Reportable in the non-standard format as:
- volume is not necessarily explicitly stated and, where it is, is an indication rather than a commitment to supply or consume the stated quantity;
- price is a tariff structure with rates including a number of both commodity & non-commodity (e.g. margin) components.
Reportable from Apr 16 and within 28-days of contract execution
Where the supply contract does not include any sites that meet criteria 1. (above) but the end user is a registered Market Participant, contracts are not deemed to be reportable
Flexible Supply Contracts:
Larger consumers within the I&C market for both gas & electricity, along with embedded generators (wind/solar farms, energy from waste producers) have an appetite to spread their risk over a period of time, rather than fixing 100% of their commodity costs on a single day.
To support this requirement XX energy supplier provides a variety of “Flexible” supply product offerings which allow customers to fix their energy price via a series of “price fixing” transactions for individual seasons, quarters, months, weeks, days (or even HH’s at their most granular level).
These transactions are conducted with the end user under the terms of their supply contract.
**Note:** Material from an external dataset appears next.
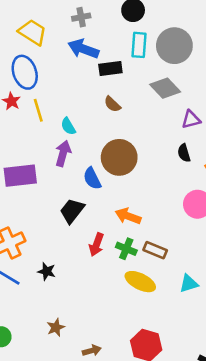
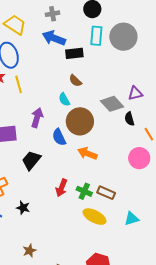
gray diamond: (165, 88) -> (112, 104), moved
cyan semicircle: (68, 126) -> (64, 100), moved
black trapezoid: (72, 211) -> (31, 160), moved
orange arrow: (128, 216) -> (87, 153), moved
They are not conducted under NBP97 or GTMA terms, nor are they conducted over a regulated market (MTF).
We are unclear as to the extent of the transaction reporting requirement for these types of contracts.
It is assumed the supply contract itself is reportable under the same criteria as a Fixed Price Supply Contract outlined above. If possible could you clarify which, if any, price fixing transactions would need to be subsequently reported? And whether these should be treated as non-standard also?
In Section (2) of Annex II of the Transaction Reporting User Manual (TRUM) there are examples of transaction reporting for both standard and non-standard contracts including examples of non-standard contracts to be reported with Table 2 in the Annex of the REMIT Implementing Regulation (EU) No 1348/2014, and examples of executions under the framework of non-standard contracts reportable with Table 1 of the same annex.
In Annex II of the TRUM it is also available guidance on the timing of the reporting of standard and non-standard contracts as well as executions under non-standard contracts.
Last update: 16/02/2016
How should bilaterally traded contracts (with a floating price) and an option to fix the price be reported, once the fixing has been executed by the buyer?
Should the price fixing event be reported as lifecycle event update to the existing contract, or instead reporting the fixing as a separate ‘new’ contract?
Company X sells 20MW/h +/-10% Q116 gas to counterparty ‘XYZ’ @ TTF + 2 and counterparty ‘XYZ’ decides to fix 10MW/h Q116 at 24. We then invoice each month 10MW/h at 24 and leftover consumed gas at arithmetic average of daily TTF quotations +2.
Please see Annex II to the TRUM. In Section 2 of the annex there are several examples on how to report bilaterally traded contracts (with a floating price) and an option to fix the price that is being reported, once the fixing has been executed by the buyer.
For any of above types of optionality, such as the daily flexibility, there is no expectations of reporting on a daily or individual basis, but on an aggregated basis according to the guidance provided in Annex II to The TRUM.
Last update: 16/02/2016
Regarding the reporting of transactions with big energy consumers, does the exercise of a contractual right of a transaction already registered (e.g a “price switch” clause which allows the customer to modify the contractual price formula for part of offtaken quantities and contractual period) generate a new duty of reporting?
Please see Annex II to the TRUM. In Section 2 of the annex are several examples on how to report bilaterally traded contracts (with a floating price) and an option to fix the price that is being reported, once the fixing has been executed by the buyer.
For any types of optionality, such as the daily flexibility, there is no expectations of reporting on a daily or individual basis, but on an aggregated basis according to the guidance provided in Annex II to the TRUM.